## Exercise text
In a rather unusual post on its website last week, Turkey’s Defense Ministry published footage and pictures from a meeting the country’s defense and foreign ministers had with representatives of two Turkic minorities — the Ahiska Turks and the Gagauzes — during their visit to Ukraine. Holding meetings with Turkic minorities abroad and publicizing them is hardly commonplace for Turkish defense ministers, as long-time Ankara watchers would know. Such contacts have been the duty primarily of the Presidency for Turks Abroad and Related Communities, a branch of the Culture and Tourism Ministry, within the scope of soft power projection rather than defense and security.
Ankara’s interest in its ethnic kin abroad has markedly perked since the flare-up of the Nagorno-Karabakh conflict between Azerbaijan and Armenia in late September. Turkey’s military assistance to Azerbaijan, with which it has close political and ethnic bonds, helped the Azeri army reclaim some of the territories that Armenian forces had occupied since the early 1990s. In Turkey, the six-week war shifted public attention to the South Caucasus from the Middle East, where Turkish military operations in Syria and Libya had dominated the country’s foreign agenda in the past several years.
The state-owned and pro-government media, in particular, have hailed the Russian-brokered cease-fire deal as a victory for both Azerbaijan and Turkey. A joint Turkish-Russian center to monitor the truce has been portrayed as “the return of Turkish soldiers to Azerbaijan after 102 years” and the planned reopening of transport routes in the region as Turkey’s gain of a strategic gateway to the Turkic republics of Central Asia.

## Entries provided
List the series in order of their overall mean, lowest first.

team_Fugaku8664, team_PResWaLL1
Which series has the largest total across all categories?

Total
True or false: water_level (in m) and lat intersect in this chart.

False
---
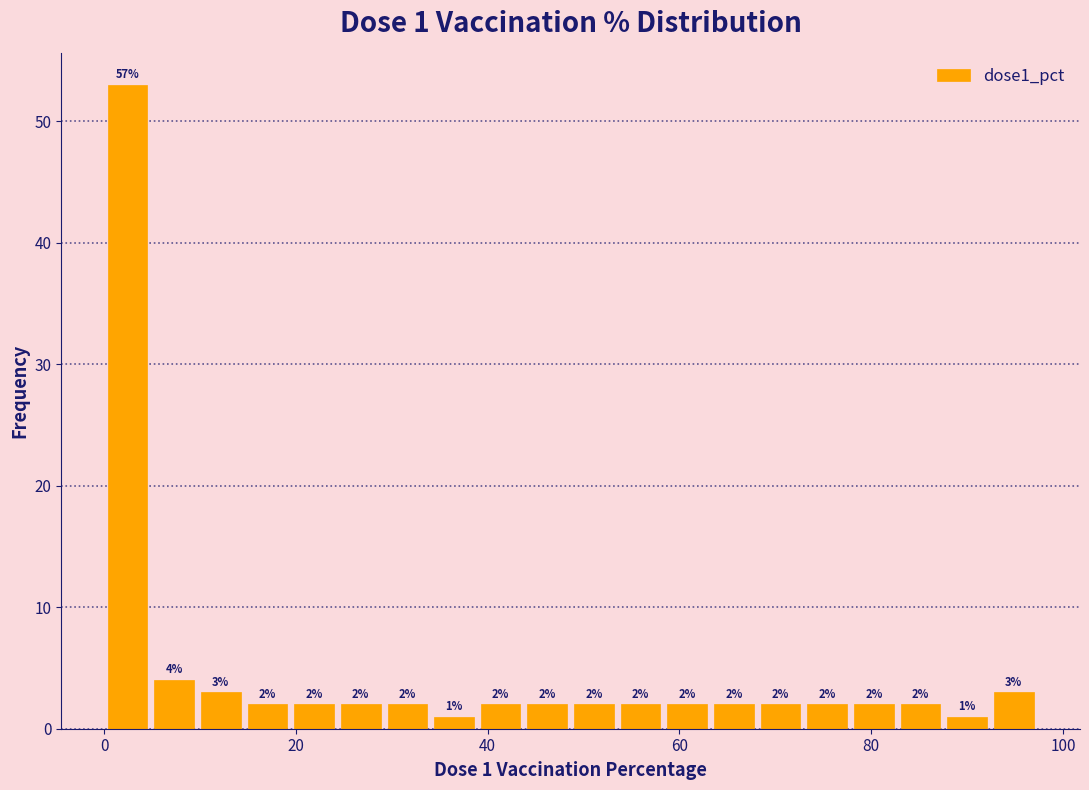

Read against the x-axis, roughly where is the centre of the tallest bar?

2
--
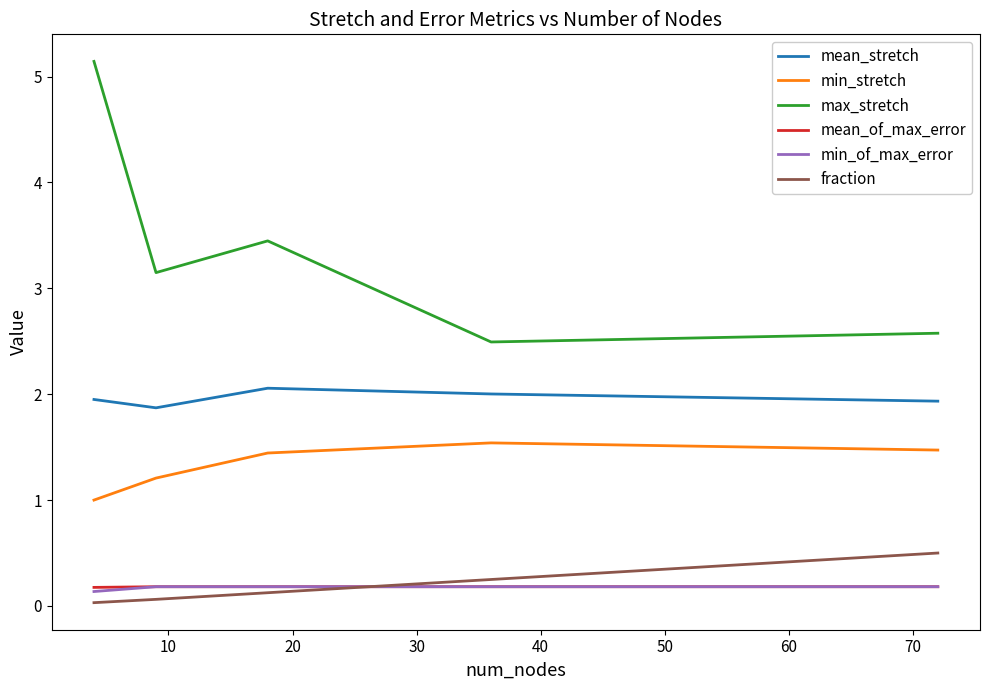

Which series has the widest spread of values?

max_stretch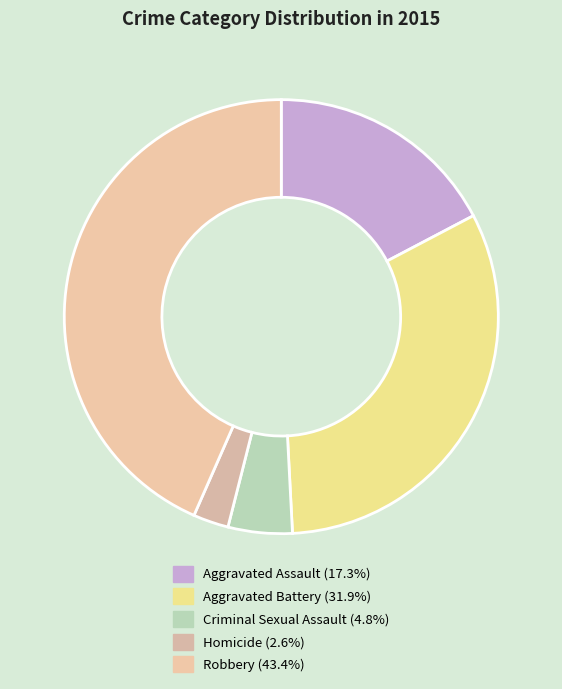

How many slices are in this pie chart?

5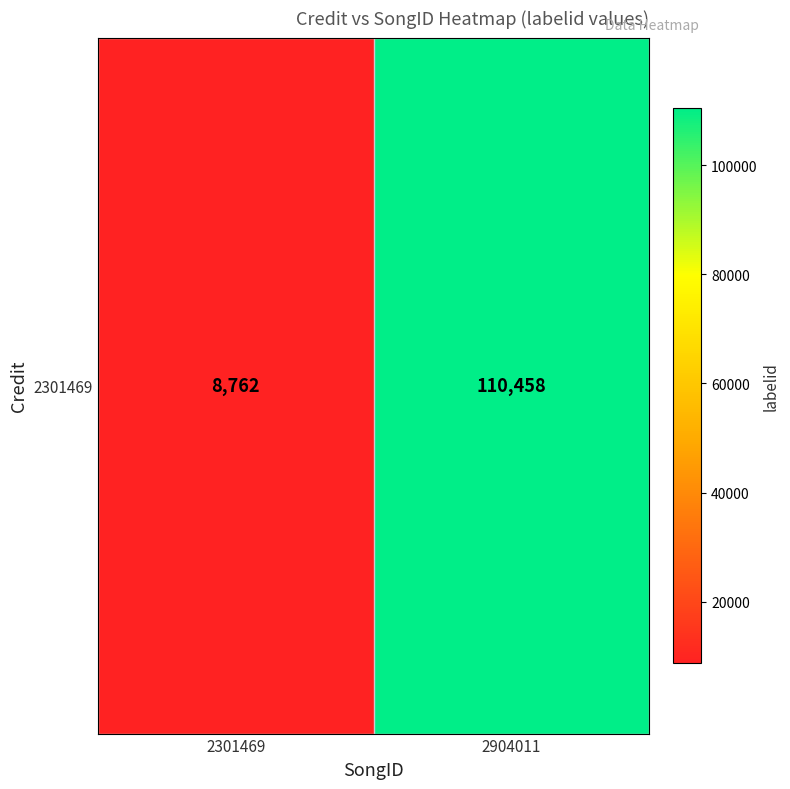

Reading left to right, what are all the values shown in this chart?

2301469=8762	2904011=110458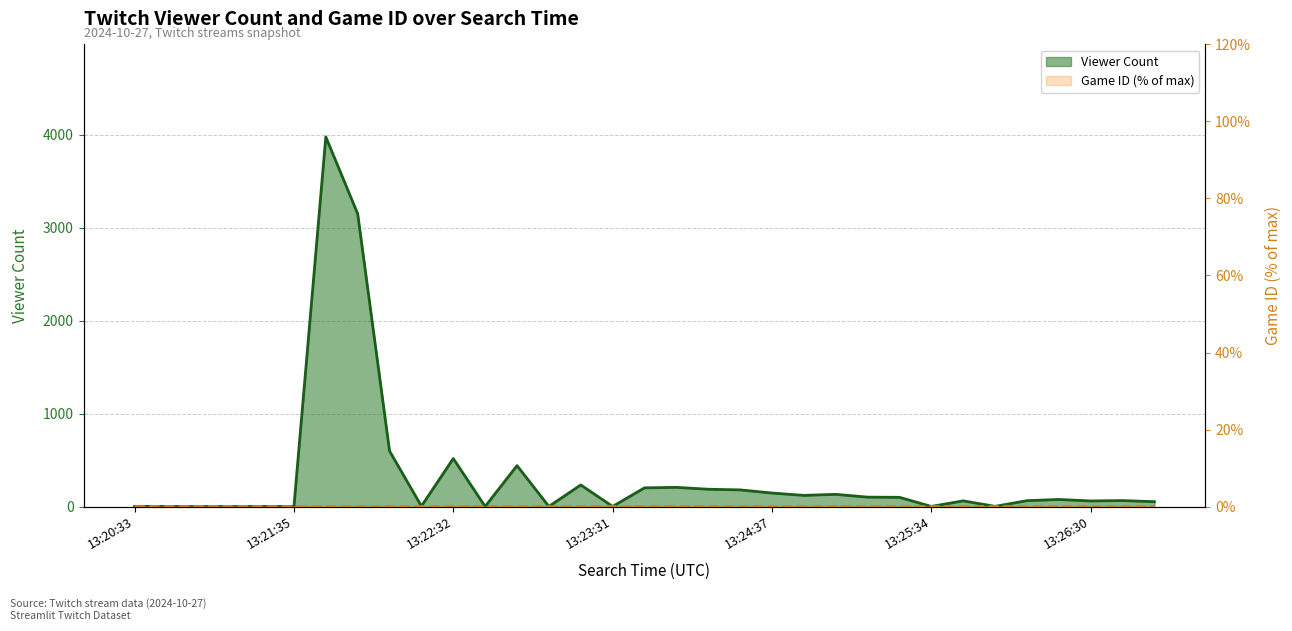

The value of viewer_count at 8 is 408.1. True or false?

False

## Activities
1 – According to the article about Turkey and its Turkic kin, which two minorities did Turkey's defense and foreign ministers meet during their visit to Ukraine?
2 – Please continue the article about Turkey and its Turkic kin, starting right after its final sentence.
The listing has no connection to the article about Turkey and its Turkic kin.

## Set of answers
1 – The Ahiska Turks and the Gagauzes.

2 –
On Dec. 10, Turkish President Recep Tayyip Erdogan attended a celebratory military parade in Baku, where his speech included verses by a nationalist Azeri poet that sparked a diplomatic row with Iran. For some Turkish observers, Erdogan’s speech resonated as the signal of a shift in Ankara’s foreign policy.
Though the controversial verses belonged to anonymous folklore, they had inspired a 1960 poem lamenting Azerbaijan’s 19th-century partition between Iran and Russia by Azeri poet Bahtiyar Vahapzade, an ardent supporter of the pan-Turkism movement, which advocates the cultural and political unification of all Turkic peoples in the world. Vahapzade was stigmatized as a “nationalist” over the poem and expelled from his post as a university professor in what was then the Azerbaijan Soviet Socialist Republic.
The row with Tehran abated, as Ankara seemed to have misunderstood the poem as a reference to the Armenian occupation of Azeri lands. Still, Erdogan’s emphasis on stronger bonds with Azerbaijan reinforced anticipation that the focus of his foreign policy will increasingly shift from the Arab world to the Caucasus, the Black Sea and Caspian basins, and Central Asia. Efforts to invigorate ties including military and security cooperation with the Central Asian Turkic republics — which Ankara has neglected for some time — should not come as a surprise.
Dictating the shift is the realpolitik of both foreign and domestic politics. In the regional context, Erdogan’s government has ended up with no real allies in the Middle East and North Africa except Qatar, despite its claim at leadership in the Muslim world. At home, the declining political fortunes of Erdogan’s Justice and Development Party (AKP) have made it a hostage of its ally, the far-right Nationalist Movement Party (MHP), which promotes Turkish nationalism and stronger ties with Azerbaijan and the rest of the Turkic world. To preserve his strong grip on power, Erdogan needs to sustain the alliance, so he is unlikely to object to his voter base becoming more nationalist amid a pan-Turkist orientation in foreign policy and growing populist, far-right and nationalist sentiments in domestic politics. The AKP and the MHP have sought to woo the Good Party, another nationalist outfit, to their alliance, which is another dynamic nourishing the pan-Turkist twist in foreign policy.
Whether this new inclination is a transient or lasting one is hard to gauge, given the fast U-turns in Erdogan’s foreign policy record. Still, judging by the writings of scholars close to the government, Ankara appears on course to enter the new year with a pan-Turkist perspective at the expense of angering Moscow and Tehran.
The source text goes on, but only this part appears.